Data in this exercise –
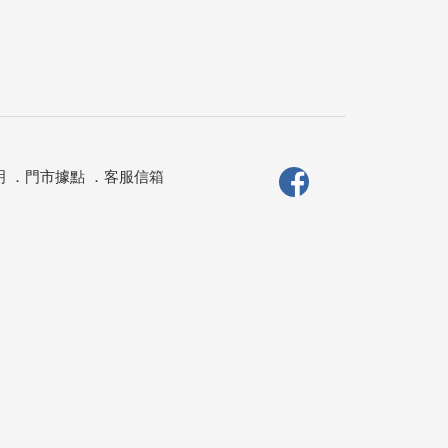
明
．
門市據點
．
客服信箱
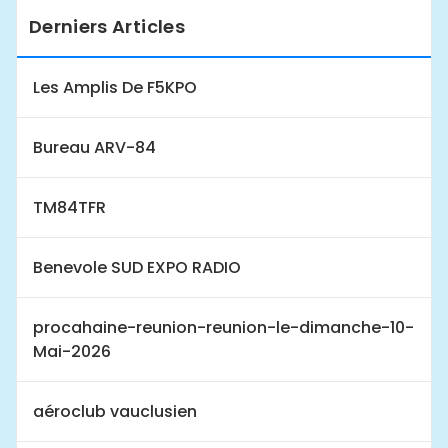
Derniers Articles
Les Amplis De F5KPO
Bureau ARV-84
TM84TFR
Benevole SUD EXPO RADIO
procahaine-reunion-reunion-le-dimanche-10-
Mai-2026
aéroclub vauclusien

Work item – Because only the text is wanted, copy each record above precisely and omit its pictures.

Answer space –
明
．
門市據點
．
客服信箱
Derniers Articles
Les Amplis De F5KPO
Bureau ARV-84
TM84TFR
Benevole SUD EXPO RADIO
procahaine-reunion-reunion-le-dimanche-10-
Mai-2026
aéroclub vauclusien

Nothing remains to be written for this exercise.